> **Task**: Even where a line looks wrong, copy it exactly and include every entry.

> **Record extracts**:
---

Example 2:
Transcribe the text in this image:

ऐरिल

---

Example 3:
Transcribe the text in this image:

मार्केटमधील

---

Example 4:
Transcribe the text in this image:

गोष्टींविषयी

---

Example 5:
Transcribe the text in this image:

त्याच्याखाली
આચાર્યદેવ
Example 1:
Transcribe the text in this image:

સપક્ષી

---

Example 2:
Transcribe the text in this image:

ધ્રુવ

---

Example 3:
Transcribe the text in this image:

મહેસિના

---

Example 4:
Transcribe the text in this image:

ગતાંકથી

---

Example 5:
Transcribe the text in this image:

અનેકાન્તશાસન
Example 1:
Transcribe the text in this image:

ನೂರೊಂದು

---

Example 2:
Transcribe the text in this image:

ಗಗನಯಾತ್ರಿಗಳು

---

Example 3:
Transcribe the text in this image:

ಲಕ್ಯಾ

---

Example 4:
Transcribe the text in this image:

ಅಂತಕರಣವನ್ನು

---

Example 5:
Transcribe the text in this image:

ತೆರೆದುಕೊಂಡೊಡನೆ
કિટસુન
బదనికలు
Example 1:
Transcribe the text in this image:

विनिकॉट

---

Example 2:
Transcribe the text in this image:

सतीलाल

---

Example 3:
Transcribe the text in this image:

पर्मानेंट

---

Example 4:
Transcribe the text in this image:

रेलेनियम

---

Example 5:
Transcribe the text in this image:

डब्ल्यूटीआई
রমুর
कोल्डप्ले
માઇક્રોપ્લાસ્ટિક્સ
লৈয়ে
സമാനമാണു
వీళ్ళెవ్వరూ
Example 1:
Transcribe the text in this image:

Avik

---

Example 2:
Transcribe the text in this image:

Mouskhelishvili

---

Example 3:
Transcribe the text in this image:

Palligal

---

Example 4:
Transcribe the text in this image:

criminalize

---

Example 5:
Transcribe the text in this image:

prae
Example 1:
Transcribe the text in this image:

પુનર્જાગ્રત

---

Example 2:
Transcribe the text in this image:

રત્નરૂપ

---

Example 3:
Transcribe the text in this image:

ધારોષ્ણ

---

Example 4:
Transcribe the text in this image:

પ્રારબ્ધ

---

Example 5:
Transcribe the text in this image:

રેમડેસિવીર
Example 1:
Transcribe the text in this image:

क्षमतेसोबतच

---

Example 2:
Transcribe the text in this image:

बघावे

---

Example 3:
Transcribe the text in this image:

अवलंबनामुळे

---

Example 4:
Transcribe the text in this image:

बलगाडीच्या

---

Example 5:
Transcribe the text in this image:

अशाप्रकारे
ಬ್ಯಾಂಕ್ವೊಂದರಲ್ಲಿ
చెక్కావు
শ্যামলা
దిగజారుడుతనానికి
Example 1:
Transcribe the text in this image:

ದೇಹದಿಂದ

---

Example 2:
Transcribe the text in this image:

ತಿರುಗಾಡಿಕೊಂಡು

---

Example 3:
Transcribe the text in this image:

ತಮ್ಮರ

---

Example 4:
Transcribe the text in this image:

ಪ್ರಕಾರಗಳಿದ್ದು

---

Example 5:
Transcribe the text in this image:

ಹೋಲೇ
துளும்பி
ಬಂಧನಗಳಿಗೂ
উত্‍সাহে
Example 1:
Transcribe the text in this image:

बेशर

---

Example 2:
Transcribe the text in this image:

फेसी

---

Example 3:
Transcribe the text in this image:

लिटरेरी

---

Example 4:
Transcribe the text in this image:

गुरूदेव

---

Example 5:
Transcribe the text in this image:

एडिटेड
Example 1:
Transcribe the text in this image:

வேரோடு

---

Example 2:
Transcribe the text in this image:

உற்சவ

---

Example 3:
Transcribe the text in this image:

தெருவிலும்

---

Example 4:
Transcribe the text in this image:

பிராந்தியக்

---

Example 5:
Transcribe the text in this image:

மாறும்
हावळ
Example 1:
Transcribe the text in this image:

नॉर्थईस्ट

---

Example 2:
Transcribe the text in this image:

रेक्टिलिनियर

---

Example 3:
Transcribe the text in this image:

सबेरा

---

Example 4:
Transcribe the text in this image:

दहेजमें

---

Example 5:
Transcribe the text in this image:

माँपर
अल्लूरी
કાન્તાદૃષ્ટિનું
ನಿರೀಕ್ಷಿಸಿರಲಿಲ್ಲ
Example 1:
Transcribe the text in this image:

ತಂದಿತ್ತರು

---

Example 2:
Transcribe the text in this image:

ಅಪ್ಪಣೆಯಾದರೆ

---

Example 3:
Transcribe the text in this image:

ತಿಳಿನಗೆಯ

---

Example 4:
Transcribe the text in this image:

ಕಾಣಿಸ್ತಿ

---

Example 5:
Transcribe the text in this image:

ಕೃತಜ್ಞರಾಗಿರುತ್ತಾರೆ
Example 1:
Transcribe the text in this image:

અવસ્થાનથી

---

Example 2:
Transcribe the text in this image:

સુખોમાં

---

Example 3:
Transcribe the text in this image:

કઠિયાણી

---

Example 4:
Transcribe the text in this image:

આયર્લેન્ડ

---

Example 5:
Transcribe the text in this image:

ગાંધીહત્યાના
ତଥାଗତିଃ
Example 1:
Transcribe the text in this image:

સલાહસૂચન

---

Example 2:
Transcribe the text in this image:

> **Exercise answer**:
---

Example 2:
Transcribe the text in this image:

ऐरिल

---

Example 3:
Transcribe the text in this image:

मार्केटमधील

---

Example 4:
Transcribe the text in this image:

गोष्टींविषयी

---

Example 5:
Transcribe the text in this image:

त्याच्याखाली
આચાર્યદેવ
Example 1:
Transcribe the text in this image:

સપક્ષી

---

Example 2:
Transcribe the text in this image:

ધ્રુવ

---

Example 3:
Transcribe the text in this image:

મહેસિના

---

Example 4:
Transcribe the text in this image:

ગતાંકથી

---

Example 5:
Transcribe the text in this image:

અનેકાન્તશાસન
Example 1:
Transcribe the text in this image:

ನೂರೊಂದು

---

Example 2:
Transcribe the text in this image:

ಗಗನಯಾತ್ರಿಗಳು

---

Example 3:
Transcribe the text in this image:

ಲಕ್ಯಾ

---

Example 4:
Transcribe the text in this image:

ಅಂತಕರಣವನ್ನು

---

Example 5:
Transcribe the text in this image:

ತೆರೆದುಕೊಂಡೊಡನೆ
કિટસુન
బదనికలు
Example 1:
Transcribe the text in this image:

विनिकॉट

---

Example 2:
Transcribe the text in this image:

सतीलाल

---

Example 3:
Transcribe the text in this image:

पर्मानेंट

---

Example 4:
Transcribe the text in this image:

रेलेनियम

---

Example 5:
Transcribe the text in this image:

डब्ल्यूटीआई
রমুর
कोल्डप्ले
માઇક્રોપ્લાસ્ટિક્સ
লৈয়ে
സമാനമാണു
వీళ్ళెవ్వరూ
Example 1:
Transcribe the text in this image:

Avik

---

Example 2:
Transcribe the text in this image:

Mouskhelishvili

---

Example 3:
Transcribe the text in this image:

Palligal

---

Example 4:
Transcribe the text in this image:

criminalize

---

Example 5:
Transcribe the text in this image:

prae
Example 1:
Transcribe the text in this image:

પુનર્જાગ્રત

---

Example 2:
Transcribe the text in this image:

રત્નરૂપ

---

Example 3:
Transcribe the text in this image:

ધારોષ્ણ

---

Example 4:
Transcribe the text in this image:

પ્રારબ્ધ

---

Example 5:
Transcribe the text in this image:

રેમડેસિવીર
Example 1:
Transcribe the text in this image:

क्षमतेसोबतच

---

Example 2:
Transcribe the text in this image:

बघावे

---

Example 3:
Transcribe the text in this image:

अवलंबनामुळे

---

Example 4:
Transcribe the text in this image:

बलगाडीच्या

---

Example 5:
Transcribe the text in this image:

अशाप्रकारे
ಬ್ಯಾಂಕ್ವೊಂದರಲ್ಲಿ
చెక్కావు
শ্যামলা
దిగజారుడుతనానికి
Example 1:
Transcribe the text in this image:

ದೇಹದಿಂದ

---

Example 2:
Transcribe the text in this image:

ತಿರುಗಾಡಿಕೊಂಡು

---

Example 3:
Transcribe the text in this image:

ತಮ್ಮರ

---

Example 4:
Transcribe the text in this image:

ಪ್ರಕಾರಗಳಿದ್ದು

---

Example 5:
Transcribe the text in this image:

ಹೋಲೇ
துளும்பி
ಬಂಧನಗಳಿಗೂ
উত্‍সাহে
Example 1:
Transcribe the text in this image:

बेशर

---

Example 2:
Transcribe the text in this image:

फेसी

---

Example 3:
Transcribe the text in this image:

लिटरेरी

---

Example 4:
Transcribe the text in this image:

गुरूदेव

---

Example 5:
Transcribe the text in this image:

एडिटेड
Example 1:
Transcribe the text in this image:

வேரோடு

---

Example 2:
Transcribe the text in this image:

உற்சவ

---

Example 3:
Transcribe the text in this image:

தெருவிலும்

---

Example 4:
Transcribe the text in this image:

பிராந்தியக்

---

Example 5:
Transcribe the text in this image:

மாறும்
हावळ
Example 1:
Transcribe the text in this image:

नॉर्थईस्ट

---

Example 2:
Transcribe the text in this image:

रेक्टिलिनियर

---

Example 3:
Transcribe the text in this image:

सबेरा

---

Example 4:
Transcribe the text in this image:

दहेजमें

---

Example 5:
Transcribe the text in this image:

माँपर
अल्लूरी
કાન્તાદૃષ્ટિનું
ನಿರೀಕ್ಷಿಸಿರಲಿಲ್ಲ
Example 1:
Transcribe the text in this image:

ತಂದಿತ್ತರು

---

Example 2:
Transcribe the text in this image:

ಅಪ್ಪಣೆಯಾದರೆ

---

Example 3:
Transcribe the text in this image:

ತಿಳಿನಗೆಯ

---

Example 4:
Transcribe the text in this image:

ಕಾಣಿಸ್ತಿ

---

Example 5:
Transcribe the text in this image:

ಕೃತಜ್ಞರಾಗಿರುತ್ತಾರೆ
Example 1:
Transcribe the text in this image:

અવસ્થાનથી

---

Example 2:
Transcribe the text in this image:

સુખોમાં

---

Example 3:
Transcribe the text in this image:

કઠિયાણી

---

Example 4:
Transcribe the text in this image:

આયર્લેન્ડ

---

Example 5:
Transcribe the text in this image:

ગાંધીહત્યાના
ତଥାଗତିଃ
Example 1:
Transcribe the text in this image:

સલાહસૂચન

---

Example 2:
Transcribe the text in this image:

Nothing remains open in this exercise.